• **Problem statement**: Every single entry that follows is to be retyped exactly.
*** Supplied information Section Begins ***
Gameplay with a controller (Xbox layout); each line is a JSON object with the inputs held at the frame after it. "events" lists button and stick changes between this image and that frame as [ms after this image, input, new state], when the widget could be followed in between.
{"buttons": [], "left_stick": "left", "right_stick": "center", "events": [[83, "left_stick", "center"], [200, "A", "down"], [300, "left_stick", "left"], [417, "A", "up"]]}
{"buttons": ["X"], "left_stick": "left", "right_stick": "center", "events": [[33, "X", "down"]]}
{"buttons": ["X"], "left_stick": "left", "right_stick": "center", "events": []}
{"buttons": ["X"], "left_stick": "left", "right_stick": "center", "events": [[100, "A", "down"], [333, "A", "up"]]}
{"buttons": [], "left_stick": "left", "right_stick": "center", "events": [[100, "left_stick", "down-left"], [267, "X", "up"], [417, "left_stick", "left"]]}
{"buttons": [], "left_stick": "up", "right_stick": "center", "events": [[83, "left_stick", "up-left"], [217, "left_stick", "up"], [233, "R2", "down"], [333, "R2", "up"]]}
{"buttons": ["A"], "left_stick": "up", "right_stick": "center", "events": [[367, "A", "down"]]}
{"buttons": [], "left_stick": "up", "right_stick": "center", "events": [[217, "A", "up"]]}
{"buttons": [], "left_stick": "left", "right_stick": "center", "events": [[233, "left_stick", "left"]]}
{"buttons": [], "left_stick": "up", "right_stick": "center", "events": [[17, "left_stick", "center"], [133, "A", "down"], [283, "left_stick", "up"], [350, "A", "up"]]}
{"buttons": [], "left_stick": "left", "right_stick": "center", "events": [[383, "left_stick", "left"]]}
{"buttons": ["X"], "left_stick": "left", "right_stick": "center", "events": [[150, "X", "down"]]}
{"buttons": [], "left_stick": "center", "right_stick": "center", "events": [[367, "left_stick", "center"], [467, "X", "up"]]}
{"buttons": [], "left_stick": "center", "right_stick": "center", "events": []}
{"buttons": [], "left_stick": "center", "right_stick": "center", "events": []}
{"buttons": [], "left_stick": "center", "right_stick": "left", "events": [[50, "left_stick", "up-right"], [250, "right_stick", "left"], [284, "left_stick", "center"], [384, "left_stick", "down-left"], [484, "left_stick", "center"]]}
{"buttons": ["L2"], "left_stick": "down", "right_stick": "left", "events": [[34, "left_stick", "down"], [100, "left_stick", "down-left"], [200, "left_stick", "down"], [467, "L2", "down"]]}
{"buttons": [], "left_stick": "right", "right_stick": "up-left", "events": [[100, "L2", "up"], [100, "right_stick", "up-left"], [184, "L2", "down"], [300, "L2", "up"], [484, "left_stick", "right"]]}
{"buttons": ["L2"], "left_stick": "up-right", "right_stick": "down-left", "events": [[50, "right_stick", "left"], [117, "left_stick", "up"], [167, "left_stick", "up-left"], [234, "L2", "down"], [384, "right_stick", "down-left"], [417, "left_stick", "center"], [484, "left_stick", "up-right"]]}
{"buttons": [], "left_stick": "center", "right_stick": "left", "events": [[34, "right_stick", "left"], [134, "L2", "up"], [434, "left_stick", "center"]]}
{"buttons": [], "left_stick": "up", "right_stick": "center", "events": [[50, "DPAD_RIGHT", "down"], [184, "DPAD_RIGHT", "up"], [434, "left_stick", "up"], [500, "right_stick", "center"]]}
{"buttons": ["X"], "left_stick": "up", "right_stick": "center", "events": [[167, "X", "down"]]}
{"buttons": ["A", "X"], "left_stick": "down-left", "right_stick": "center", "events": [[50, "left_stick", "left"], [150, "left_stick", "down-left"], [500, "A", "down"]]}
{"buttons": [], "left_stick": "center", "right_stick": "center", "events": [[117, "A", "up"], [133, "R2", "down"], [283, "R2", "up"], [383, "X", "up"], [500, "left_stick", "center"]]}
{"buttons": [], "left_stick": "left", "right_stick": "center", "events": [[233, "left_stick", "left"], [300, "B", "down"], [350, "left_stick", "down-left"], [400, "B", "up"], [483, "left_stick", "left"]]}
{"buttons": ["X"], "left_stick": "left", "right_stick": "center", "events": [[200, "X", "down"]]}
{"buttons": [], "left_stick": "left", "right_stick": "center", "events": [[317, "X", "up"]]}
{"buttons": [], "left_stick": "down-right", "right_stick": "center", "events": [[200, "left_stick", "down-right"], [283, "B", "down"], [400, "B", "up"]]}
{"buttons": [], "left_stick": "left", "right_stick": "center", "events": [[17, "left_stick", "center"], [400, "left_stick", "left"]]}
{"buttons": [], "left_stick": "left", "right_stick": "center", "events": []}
*** Supplied information Section Ends ***
• **Written solution**:
Gameplay with a controller (Xbox layout); each line is a JSON object with the inputs held at the frame after it. "events" lists button and stick changes between this image and that frame as [ms after this image, input, new state], when the widget could be followed in between.
{"buttons": [], "left_stick": "left", "right_stick": "center", "events": [[83, "left_stick", "center"], [200, "A", "down"], [300, "left_stick", "left"], [417, "A", "up"]]}
{"buttons": ["X"], "left_stick": "left", "right_stick": "center", "events": [[33, "X", "down"]]}
{"buttons": ["X"], "left_stick": "left", "right_stick": "center", "events": []}
{"buttons": ["X"], "left_stick": "left", "right_stick": "center", "events": [[100, "A", "down"], [333, "A", "up"]]}
{"buttons": [], "left_stick": "left", "right_stick": "center", "events": [[100, "left_stick", "down-left"], [267, "X", "up"], [417, "left_stick", "left"]]}
{"buttons": [], "left_stick": "up", "right_stick": "center", "events": [[83, "left_stick", "up-left"], [217, "left_stick", "up"], [233, "R2", "down"], [333, "R2", "up"]]}
{"buttons": ["A"], "left_stick": "up", "right_stick": "center", "events": [[367, "A", "down"]]}
{"buttons": [], "left_stick": "up", "right_stick": "center", "events": [[217, "A", "up"]]}
{"buttons": [], "left_stick": "left", "right_stick": "center", "events": [[233, "left_stick", "left"]]}
{"buttons": [], "left_stick": "up", "right_stick": "center", "events": [[17, "left_stick", "center"], [133, "A", "down"], [283, "left_stick", "up"], [350, "A", "up"]]}
{"buttons": [], "left_stick": "left", "right_stick": "center", "events": [[383, "left_stick", "left"]]}
{"buttons": ["X"], "left_stick": "left", "right_stick": "center", "events": [[150, "X", "down"]]}
{"buttons": [], "left_stick": "center", "right_stick": "center", "events": [[367, "left_stick", "center"], [467, "X", "up"]]}
{"buttons": [], "left_stick": "center", "right_stick": "center", "events": []}
{"buttons": [], "left_stick": "center", "right_stick": "center", "events": []}
{"buttons": [], "left_stick": "center", "right_stick": "left", "events": [[50, "left_stick", "up-right"], [250, "right_stick", "left"], [284, "left_stick", "center"], [384, "left_stick", "down-left"], [484, "left_stick", "center"]]}
{"buttons": ["L2"], "left_stick": "down", "right_stick": "left", "events": [[34, "left_stick", "down"], [100, "left_stick", "down-left"], [200, "left_stick", "down"], [467, "L2", "down"]]}
{"buttons": [], "left_stick": "right", "right_stick": "up-left", "events": [[100, "L2", "up"], [100, "right_stick", "up-left"], [184, "L2", "down"], [300, "L2", "up"], [484, "left_stick", "right"]]}
{"buttons": ["L2"], "left_stick": "up-right", "right_stick": "down-left", "events": [[50, "right_stick", "left"], [117, "left_stick", "up"], [167, "left_stick", "up-left"], [234, "L2", "down"], [384, "right_stick", "down-left"], [417, "left_stick", "center"], [484, "left_stick", "up-right"]]}
{"buttons": [], "left_stick": "center", "right_stick": "left", "events": [[34, "right_stick", "left"], [134, "L2", "up"], [434, "left_stick", "center"]]}
{"buttons": [], "left_stick": "up", "right_stick": "center", "events": [[50, "DPAD_RIGHT", "down"], [184, "DPAD_RIGHT", "up"], [434, "left_stick", "up"], [500, "right_stick", "center"]]}
{"buttons": ["X"], "left_stick": "up", "right_stick": "center", "events": [[167, "X", "down"]]}
{"buttons": ["A", "X"], "left_stick": "down-left", "right_stick": "center", "events": [[50, "left_stick", "left"], [150, "left_stick", "down-left"], [500, "A", "down"]]}
{"buttons": [], "left_stick": "center", "right_stick": "center", "events": [[117, "A", "up"], [133, "R2", "down"], [283, "R2", "up"], [383, "X", "up"], [500, "left_stick", "center"]]}
{"buttons": [], "left_stick": "left", "right_stick": "center", "events": [[233, "left_stick", "left"], [300, "B", "down"], [350, "left_stick", "down-left"], [400, "B", "up"], [483, "left_stick", "left"]]}
{"buttons": ["X"], "left_stick": "left", "right_stick": "center", "events": [[200, "X", "down"]]}
{"buttons": [], "left_stick": "left", "right_stick": "center", "events": [[317, "X", "up"]]}
{"buttons": [], "left_stick": "down-right", "right_stick": "center", "events": [[200, "left_stick", "down-right"], [283, "B", "down"], [400, "B", "up"]]}
{"buttons": [], "left_stick": "left", "right_stick": "center", "events": [[17, "left_stick", "center"], [400, "left_stick", "left"]]}
{"buttons": [], "left_stick": "left", "right_stick": "center", "events": []}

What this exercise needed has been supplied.